━━ Extracted data
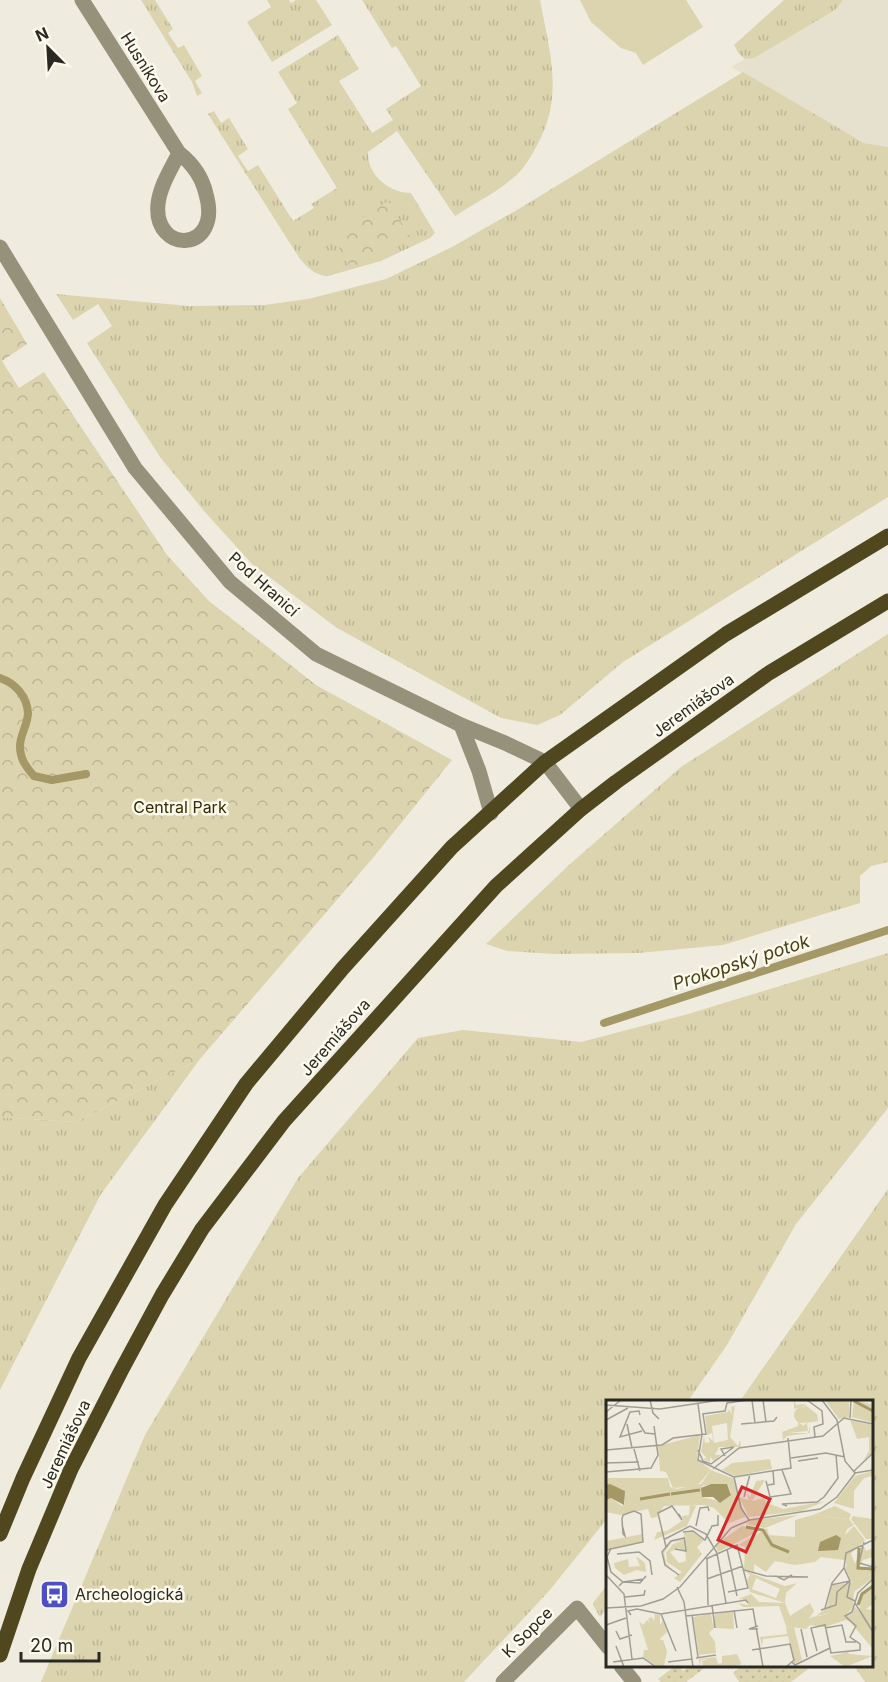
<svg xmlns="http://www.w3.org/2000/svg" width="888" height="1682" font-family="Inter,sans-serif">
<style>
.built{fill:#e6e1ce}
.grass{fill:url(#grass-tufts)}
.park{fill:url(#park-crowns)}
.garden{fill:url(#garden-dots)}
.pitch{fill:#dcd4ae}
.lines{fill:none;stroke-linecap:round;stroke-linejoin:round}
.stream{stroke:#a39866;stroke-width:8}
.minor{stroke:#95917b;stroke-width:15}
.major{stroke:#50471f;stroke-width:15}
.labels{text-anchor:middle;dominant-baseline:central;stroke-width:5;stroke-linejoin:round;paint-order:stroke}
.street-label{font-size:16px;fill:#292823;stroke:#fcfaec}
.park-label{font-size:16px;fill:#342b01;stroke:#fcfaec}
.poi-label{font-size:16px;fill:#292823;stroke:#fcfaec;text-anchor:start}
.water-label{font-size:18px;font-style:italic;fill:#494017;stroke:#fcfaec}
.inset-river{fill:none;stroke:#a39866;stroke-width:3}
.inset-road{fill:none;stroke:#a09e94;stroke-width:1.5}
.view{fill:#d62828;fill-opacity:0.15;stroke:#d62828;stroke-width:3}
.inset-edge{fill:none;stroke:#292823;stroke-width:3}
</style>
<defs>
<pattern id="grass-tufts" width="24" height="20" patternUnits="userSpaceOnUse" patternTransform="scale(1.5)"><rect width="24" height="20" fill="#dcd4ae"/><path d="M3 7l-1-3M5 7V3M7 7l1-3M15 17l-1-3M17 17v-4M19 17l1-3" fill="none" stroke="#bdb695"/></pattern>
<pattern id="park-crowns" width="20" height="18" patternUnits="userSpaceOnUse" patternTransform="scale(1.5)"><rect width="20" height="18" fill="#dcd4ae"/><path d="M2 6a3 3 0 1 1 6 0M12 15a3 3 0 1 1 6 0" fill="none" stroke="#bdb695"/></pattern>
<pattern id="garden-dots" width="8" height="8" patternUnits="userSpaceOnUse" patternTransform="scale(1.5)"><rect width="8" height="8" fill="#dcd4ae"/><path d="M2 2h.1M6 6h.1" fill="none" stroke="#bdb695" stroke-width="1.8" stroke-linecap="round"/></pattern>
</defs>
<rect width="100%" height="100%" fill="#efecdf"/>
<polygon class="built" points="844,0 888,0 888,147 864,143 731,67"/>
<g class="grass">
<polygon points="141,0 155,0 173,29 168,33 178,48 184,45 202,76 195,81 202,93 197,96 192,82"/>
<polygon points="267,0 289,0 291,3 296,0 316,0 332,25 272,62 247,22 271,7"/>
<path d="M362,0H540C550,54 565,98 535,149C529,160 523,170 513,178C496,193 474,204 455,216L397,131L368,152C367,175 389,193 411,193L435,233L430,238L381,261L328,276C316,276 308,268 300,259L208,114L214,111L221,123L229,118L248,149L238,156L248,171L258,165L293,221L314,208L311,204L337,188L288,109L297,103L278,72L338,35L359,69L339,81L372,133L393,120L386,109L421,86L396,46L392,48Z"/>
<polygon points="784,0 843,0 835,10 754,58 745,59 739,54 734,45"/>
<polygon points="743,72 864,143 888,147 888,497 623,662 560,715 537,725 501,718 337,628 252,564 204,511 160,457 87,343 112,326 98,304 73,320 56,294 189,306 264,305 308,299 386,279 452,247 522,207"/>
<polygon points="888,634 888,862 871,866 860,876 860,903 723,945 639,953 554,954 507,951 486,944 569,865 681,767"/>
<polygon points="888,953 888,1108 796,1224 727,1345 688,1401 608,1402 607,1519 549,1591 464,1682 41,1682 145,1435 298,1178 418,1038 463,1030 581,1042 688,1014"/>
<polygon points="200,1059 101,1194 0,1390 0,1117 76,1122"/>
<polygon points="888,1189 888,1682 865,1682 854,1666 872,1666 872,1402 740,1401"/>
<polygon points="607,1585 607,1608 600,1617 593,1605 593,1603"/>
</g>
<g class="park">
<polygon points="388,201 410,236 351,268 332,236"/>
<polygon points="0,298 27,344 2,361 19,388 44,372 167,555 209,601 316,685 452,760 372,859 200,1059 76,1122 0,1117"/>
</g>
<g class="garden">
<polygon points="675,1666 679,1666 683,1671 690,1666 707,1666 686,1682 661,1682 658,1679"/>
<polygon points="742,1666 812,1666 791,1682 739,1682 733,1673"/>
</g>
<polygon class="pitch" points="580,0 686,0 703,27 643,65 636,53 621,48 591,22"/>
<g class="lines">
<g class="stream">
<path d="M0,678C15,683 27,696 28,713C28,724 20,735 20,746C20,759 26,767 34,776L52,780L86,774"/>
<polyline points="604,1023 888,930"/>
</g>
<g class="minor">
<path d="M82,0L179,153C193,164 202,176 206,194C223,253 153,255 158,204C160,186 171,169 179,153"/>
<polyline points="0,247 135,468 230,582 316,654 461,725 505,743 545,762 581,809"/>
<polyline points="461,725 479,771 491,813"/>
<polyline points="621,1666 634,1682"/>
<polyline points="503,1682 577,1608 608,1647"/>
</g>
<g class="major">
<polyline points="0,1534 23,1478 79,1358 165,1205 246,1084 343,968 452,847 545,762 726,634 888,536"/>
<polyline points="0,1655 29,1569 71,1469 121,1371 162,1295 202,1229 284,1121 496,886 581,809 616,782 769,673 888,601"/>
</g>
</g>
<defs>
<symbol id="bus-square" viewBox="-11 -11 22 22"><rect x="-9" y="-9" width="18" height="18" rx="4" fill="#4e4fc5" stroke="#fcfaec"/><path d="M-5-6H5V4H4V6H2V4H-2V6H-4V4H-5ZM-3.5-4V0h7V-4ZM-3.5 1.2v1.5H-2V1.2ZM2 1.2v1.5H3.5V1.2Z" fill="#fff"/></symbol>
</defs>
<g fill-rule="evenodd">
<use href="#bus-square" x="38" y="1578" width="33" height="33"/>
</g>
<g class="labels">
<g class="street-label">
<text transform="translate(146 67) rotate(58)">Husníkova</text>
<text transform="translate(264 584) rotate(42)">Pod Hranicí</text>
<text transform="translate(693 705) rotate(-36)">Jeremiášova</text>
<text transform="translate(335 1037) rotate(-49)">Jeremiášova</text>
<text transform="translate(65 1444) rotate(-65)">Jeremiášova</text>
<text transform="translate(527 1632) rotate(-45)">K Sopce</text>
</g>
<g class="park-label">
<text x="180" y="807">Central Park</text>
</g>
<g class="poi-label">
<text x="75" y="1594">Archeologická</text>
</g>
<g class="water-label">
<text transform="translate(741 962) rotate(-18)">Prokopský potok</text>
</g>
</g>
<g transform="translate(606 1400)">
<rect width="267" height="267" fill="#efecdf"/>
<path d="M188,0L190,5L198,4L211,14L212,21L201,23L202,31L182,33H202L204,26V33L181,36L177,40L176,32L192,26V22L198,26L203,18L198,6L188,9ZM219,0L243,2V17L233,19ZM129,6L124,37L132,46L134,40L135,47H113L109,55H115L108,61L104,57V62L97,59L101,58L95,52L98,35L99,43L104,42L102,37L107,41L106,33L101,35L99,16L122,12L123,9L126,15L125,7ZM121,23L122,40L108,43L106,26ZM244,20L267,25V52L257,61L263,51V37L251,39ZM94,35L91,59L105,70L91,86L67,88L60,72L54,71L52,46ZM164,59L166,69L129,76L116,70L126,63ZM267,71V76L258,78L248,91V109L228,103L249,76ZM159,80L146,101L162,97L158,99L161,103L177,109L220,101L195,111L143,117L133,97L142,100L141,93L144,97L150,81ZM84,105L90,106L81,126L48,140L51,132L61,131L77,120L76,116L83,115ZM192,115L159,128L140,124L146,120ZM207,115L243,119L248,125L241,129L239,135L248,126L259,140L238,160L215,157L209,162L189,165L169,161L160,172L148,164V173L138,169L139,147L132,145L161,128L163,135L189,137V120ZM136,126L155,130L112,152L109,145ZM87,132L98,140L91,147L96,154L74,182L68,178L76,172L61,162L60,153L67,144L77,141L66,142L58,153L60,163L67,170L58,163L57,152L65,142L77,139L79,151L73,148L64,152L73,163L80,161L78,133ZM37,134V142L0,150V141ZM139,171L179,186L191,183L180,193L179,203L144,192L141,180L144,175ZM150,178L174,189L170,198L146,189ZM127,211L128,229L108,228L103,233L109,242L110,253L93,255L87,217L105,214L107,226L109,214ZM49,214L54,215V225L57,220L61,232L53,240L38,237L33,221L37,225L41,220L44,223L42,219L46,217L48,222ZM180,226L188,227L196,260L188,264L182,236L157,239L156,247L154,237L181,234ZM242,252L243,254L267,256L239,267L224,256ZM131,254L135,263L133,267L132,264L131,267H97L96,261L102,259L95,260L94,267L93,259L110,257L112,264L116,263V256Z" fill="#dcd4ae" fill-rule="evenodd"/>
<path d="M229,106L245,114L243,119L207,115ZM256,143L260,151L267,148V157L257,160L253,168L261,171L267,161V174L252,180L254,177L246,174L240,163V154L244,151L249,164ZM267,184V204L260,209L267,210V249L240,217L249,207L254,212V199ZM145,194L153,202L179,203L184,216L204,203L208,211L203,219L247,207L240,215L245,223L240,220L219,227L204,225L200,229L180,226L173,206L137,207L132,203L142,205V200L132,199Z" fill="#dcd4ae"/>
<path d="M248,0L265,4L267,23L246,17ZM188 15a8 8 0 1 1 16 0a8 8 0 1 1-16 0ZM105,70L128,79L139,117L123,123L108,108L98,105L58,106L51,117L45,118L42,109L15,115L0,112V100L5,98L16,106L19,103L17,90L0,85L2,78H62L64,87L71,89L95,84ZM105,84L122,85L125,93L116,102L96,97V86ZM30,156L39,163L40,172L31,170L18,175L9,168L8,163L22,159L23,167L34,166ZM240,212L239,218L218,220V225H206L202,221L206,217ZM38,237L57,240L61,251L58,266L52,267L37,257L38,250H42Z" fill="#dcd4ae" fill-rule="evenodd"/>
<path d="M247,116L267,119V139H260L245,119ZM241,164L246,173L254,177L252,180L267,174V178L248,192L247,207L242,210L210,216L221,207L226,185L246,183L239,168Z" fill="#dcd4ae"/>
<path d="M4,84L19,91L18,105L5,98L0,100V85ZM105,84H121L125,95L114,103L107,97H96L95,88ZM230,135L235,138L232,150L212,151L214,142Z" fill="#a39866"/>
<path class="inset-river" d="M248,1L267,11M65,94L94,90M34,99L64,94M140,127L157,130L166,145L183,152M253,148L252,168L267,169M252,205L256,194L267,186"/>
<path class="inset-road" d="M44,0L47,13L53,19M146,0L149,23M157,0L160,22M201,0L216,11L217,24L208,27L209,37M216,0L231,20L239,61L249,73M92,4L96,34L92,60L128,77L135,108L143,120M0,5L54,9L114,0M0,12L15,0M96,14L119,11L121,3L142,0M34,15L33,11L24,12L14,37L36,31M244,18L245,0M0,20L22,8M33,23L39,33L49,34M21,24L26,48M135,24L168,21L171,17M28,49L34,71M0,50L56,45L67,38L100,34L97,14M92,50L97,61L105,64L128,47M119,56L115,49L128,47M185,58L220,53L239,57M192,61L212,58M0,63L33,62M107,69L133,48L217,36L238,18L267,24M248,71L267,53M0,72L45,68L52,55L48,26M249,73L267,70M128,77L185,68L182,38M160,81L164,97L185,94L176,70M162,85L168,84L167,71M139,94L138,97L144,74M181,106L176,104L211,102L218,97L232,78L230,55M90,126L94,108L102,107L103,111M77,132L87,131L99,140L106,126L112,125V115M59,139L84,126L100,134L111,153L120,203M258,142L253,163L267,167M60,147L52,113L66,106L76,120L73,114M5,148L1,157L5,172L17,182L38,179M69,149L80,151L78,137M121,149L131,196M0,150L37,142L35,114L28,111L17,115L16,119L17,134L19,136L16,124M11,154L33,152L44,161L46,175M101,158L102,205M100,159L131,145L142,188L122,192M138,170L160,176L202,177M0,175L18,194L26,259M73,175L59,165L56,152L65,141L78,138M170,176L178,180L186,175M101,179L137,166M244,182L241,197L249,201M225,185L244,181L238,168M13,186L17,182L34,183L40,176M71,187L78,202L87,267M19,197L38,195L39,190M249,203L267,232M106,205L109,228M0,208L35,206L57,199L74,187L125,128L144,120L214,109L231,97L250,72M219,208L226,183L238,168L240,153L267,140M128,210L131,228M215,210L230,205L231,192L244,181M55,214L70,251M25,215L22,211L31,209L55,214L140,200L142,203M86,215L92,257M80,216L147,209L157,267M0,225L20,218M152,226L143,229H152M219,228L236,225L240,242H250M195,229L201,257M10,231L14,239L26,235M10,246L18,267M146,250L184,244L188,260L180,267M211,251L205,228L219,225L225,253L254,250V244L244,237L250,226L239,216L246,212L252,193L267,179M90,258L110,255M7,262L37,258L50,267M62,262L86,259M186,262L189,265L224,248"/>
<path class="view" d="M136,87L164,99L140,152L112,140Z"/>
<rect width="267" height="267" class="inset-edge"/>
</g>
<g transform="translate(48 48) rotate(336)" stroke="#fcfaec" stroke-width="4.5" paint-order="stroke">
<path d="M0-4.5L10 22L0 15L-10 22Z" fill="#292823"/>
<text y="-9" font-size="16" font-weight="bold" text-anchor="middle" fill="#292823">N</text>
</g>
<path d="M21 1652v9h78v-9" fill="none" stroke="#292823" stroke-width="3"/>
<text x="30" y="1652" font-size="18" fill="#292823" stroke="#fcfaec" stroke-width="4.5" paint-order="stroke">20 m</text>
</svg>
━━━━
Work request: Each line in the records above with "lines" must be returned.

Result of this exercise:
.lines{fill:none;stroke-linecap:round;stroke-linejoin:round}
<g class="lines">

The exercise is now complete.